What is the maximum collection of $n$-tuples, such that any two elements in the collection have different values in at least $3$ positions

Question

A $n$-tuple $(x_1,x_2,...,x_n)$, where $1 \leq x_1 \leq m_1$, $1 \leq x_2 \leq m_2$, and goes on until $1 \leq x_n \leq m_n$. And $m_i's$ are natural numbers and are in non-decreasing order ( $m_1 \leq m_2,...\leq m_n$ ). How can we find the collection of $n$-tuple such that any two elements in the collection have different values in at least $3$ positions. So at least $3$ positions need to have different values for any two elements in the collection, I was thinking of choosing the last $2$ position values and in remaining $n-2$ positions, any one or more positions. ( Since I have more choices for $x_{n-1}$ and $x_n$). Let me take an example.$n=4$. $$m_1=2, m_2=3,m_3=4,m_4=5 $$. I found that the below collection is maximal.(i.e You cannot add any other element to the collection) $$1111,1222,1333,2123,2231,2312$$ But is it the collection with the maximum cardinality ? Note that I have not used $4$ and $5$ in $3^{rd}$ and $4^{th}$ position. Can I get a better collection if I use them. I failed to get more than $6$ elements. By taking some more examples and writing the n-tuples in similar fashion, I am observing that cardinality of the collection is $$m_1 \times m_2 \times ... \times m_{n-2}$$ Is there a way to prove or disprove it ? How can I find the maximum possible cardinality for a given $m_i's$ ?

Answer 1

For your example with $n=4$ and $m=(2,3,4,5)$, the maximum cardinality is indeed $6$. I solved this instance as a maximum independent set problem in a graph with a node per tuple and an edge if the two tuples agree in at least $2$ positions.

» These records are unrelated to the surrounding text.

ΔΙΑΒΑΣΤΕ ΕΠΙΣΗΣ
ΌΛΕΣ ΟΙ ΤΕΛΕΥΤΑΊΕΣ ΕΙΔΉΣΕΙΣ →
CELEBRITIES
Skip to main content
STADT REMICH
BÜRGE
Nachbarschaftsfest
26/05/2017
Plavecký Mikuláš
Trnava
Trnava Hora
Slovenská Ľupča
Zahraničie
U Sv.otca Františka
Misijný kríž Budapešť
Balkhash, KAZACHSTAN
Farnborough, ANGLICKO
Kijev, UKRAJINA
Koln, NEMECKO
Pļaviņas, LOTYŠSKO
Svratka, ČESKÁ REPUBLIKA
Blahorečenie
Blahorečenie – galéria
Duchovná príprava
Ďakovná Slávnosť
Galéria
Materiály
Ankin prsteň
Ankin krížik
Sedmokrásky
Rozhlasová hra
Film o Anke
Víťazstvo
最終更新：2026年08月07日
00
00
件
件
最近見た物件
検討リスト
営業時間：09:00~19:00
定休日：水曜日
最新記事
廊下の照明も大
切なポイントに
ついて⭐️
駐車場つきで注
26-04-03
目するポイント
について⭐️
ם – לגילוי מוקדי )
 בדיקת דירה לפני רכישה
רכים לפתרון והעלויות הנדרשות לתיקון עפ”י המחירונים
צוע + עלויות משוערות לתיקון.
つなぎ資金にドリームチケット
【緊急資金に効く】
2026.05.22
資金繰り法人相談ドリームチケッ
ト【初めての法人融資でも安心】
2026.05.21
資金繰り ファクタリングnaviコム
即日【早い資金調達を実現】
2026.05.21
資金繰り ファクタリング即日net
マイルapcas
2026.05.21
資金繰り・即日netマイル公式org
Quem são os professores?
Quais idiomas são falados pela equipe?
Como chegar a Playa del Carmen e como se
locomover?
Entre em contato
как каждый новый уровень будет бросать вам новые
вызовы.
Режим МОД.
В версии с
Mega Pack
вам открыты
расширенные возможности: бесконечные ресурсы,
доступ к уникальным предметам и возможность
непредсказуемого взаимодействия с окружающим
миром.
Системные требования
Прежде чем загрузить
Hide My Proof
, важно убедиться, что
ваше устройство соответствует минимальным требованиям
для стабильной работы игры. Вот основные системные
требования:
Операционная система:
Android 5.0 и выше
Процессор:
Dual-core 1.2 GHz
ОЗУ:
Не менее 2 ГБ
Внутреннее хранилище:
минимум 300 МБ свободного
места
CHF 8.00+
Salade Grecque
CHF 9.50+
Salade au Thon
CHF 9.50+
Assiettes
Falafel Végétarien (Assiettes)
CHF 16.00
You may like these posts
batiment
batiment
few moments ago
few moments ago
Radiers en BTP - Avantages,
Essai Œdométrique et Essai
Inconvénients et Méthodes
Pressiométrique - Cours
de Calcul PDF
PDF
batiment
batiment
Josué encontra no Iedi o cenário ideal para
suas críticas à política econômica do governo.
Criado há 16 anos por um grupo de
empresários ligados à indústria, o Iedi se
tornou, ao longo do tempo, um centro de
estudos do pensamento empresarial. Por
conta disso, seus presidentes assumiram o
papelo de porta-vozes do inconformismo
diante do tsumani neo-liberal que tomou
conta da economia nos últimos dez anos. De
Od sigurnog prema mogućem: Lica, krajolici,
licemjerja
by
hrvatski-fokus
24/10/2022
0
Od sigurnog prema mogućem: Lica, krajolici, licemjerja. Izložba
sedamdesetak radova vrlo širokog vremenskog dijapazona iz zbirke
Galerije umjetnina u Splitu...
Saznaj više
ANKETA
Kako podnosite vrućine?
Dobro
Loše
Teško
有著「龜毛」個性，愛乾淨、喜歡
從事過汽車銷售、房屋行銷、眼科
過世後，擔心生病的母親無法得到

Explicitly, I used an integer linear linear programming formulation, with a binary decision variable $y_i$ to indicate whether node $i$ is selected. The problem is to maximize $\sum_i y_i$ subject to $y_i + y_j \le 1$ for each edge $(i,j)$.

Answer 2

Counting Argument

Note: I presume the ordering in the n-tuple does not matter since you stated you have tried to pick the last elements to duplicate.

The total number of n-tuples formed is n-tuples with exactly three duplicates, plus n-tuples with exactly four duplicates, ..., plus n tuples with n minus one duplicates, and n tuples with n minus one duplicates.

To solve one of the smaller problems, consider counting all the ways the duplicates can occur multiplied by what the rest of the n-tuple can have. For example, for a 5 tuples with 3 duplicates there are 9 ways to put the duplicates last. The other two have 2 ways so there is 18 total ways.

Therefore, the total answer should be a sum of a multiplication.

Answer 3

What you are claiming is that you can choose the first $n-2$ positions in all possible ways, then extend each of the tuples to $n$ positions in such a way that you satisfy the three difference requirement. We can show that is not always possible. Let $n=6$ and all the $m_i=2$. There are $2^4=16$ ways to choose the first $4$ bits. In particular one of them is all $0$s and $4$ of them are $3\ 0$s and one $1$. No pair of these $5$ differ in more than $2$ positions. There are then only $4$ choices for the last two bits, so by the pigeonhole principle there will be at least two that are extended by the same last two bits and those words will differ by at most two bits. This proves that we cannot always achieve the target because if two words agree in the first four bits they will not differ in three.

Your claim is a good upper bound because if we find more $n-2$ tuples than that two of them will be the same and their extended $n$ tuples cannot differ in more than two positions.